__Exercise task__
Rewrite every one of the entries below, swapping "Transcribe the text" for "Write out the text" wherever it occurs and leaving everything else as it stands.

(Dataset entries)
begin
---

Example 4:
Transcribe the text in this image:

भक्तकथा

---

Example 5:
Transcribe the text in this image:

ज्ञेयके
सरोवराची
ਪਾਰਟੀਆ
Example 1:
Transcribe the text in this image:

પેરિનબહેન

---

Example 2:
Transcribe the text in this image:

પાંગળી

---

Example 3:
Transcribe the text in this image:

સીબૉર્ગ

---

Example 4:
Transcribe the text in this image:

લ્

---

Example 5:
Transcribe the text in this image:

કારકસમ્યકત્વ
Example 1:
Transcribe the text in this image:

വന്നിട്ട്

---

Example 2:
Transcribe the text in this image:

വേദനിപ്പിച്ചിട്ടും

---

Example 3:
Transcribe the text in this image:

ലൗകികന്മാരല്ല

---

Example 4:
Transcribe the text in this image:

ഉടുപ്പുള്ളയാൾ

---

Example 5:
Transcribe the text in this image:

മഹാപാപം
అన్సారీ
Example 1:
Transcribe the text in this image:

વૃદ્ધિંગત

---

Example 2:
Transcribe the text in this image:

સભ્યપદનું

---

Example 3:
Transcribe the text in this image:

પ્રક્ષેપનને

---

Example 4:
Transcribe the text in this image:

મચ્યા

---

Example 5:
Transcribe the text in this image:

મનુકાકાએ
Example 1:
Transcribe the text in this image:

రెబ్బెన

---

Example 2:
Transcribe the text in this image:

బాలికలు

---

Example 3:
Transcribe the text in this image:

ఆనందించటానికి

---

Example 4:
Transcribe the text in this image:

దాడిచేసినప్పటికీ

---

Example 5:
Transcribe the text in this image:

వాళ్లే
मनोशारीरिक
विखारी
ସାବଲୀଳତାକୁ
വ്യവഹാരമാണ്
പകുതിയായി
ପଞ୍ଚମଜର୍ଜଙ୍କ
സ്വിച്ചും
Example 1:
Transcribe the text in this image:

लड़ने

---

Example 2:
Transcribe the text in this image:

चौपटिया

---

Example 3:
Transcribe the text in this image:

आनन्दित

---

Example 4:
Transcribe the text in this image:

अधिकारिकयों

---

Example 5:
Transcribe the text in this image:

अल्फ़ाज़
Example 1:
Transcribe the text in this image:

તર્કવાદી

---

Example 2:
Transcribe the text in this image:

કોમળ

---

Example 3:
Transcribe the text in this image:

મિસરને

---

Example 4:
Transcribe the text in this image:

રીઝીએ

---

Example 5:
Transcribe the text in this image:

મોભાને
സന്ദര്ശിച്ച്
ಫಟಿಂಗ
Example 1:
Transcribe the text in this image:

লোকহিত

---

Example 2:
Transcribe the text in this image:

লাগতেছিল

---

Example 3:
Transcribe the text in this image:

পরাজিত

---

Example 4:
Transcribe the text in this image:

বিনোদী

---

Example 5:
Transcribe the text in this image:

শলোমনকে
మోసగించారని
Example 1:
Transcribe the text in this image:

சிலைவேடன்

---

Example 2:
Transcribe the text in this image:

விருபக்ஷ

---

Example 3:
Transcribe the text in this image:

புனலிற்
end
__Complete response__
---

Example 4:
Write out the text in this image:

भक्तकथा

---

Example 5:
Write out the text in this image:

ज्ञेयके
सरोवराची
ਪਾਰਟੀਆ
Example 1:
Write out the text in this image:

પેરિનબહેન

---

Example 2:
Write out the text in this image:

પાંગળી

---

Example 3:
Write out the text in this image:

સીબૉર્ગ

---

Example 4:
Write out the text in this image:

લ્

---

Example 5:
Write out the text in this image:

કારકસમ્યકત્વ
Example 1:
Write out the text in this image:

വന്നിട്ട്

---

Example 2:
Write out the text in this image:

വേദനിപ്പിച്ചിട്ടും

---

Example 3:
Write out the text in this image:

ലൗകികന്മാരല്ല

---

Example 4:
Write out the text in this image:

ഉടുപ്പുള്ളയാൾ

---

Example 5:
Write out the text in this image:

മഹാപാപം
అన్సారీ
Example 1:
Write out the text in this image:

વૃદ્ધિંગત

---

Example 2:
Write out the text in this image:

સભ્યપદનું

---

Example 3:
Write out the text in this image:

પ્રક્ષેપનને

---

Example 4:
Write out the text in this image:

મચ્યા

---

Example 5:
Write out the text in this image:

મનુકાકાએ
Example 1:
Write out the text in this image:

రెబ్బెన

---

Example 2:
Write out the text in this image:

బాలికలు

---

Example 3:
Write out the text in this image:

ఆనందించటానికి

---

Example 4:
Write out the text in this image:

దాడిచేసినప్పటికీ

---

Example 5:
Write out the text in this image:

వాళ్లే
मनोशारीरिक
विखारी
ସାବଲୀଳତାକୁ
വ്യവഹാരമാണ്
പകുതിയായി
ପଞ୍ଚମଜର୍ଜଙ୍କ
സ്വിച്ചും
Example 1:
Write out the text in this image:

लड़ने

---

Example 2:
Write out the text in this image:

चौपटिया

---

Example 3:
Write out the text in this image:

आनन्दित

---

Example 4:
Write out the text in this image:

अधिकारिकयों

---

Example 5:
Write out the text in this image:

अल्फ़ाज़
Example 1:
Write out the text in this image:

તર્કવાદી

---

Example 2:
Write out the text in this image:

કોમળ

---

Example 3:
Write out the text in this image:

મિસરને

---

Example 4:
Write out the text in this image:

રીઝીએ

---

Example 5:
Write out the text in this image:

મોભાને
സന്ദര്ശിച്ച്
ಫಟಿಂಗ
Example 1:
Write out the text in this image:

লোকহিত

---

Example 2:
Write out the text in this image:

লাগতেছিল

---

Example 3:
Write out the text in this image:

পরাজিত

---

Example 4:
Write out the text in this image:

বিনোদী

---

Example 5:
Write out the text in this image:

শলোমনকে
మోసగించారని
Example 1:
Write out the text in this image:

சிலைவேடன்

---

Example 2:
Write out the text in this image:

விருபக்ஷ

---

Example 3:
Write out the text in this image:

புனலிற்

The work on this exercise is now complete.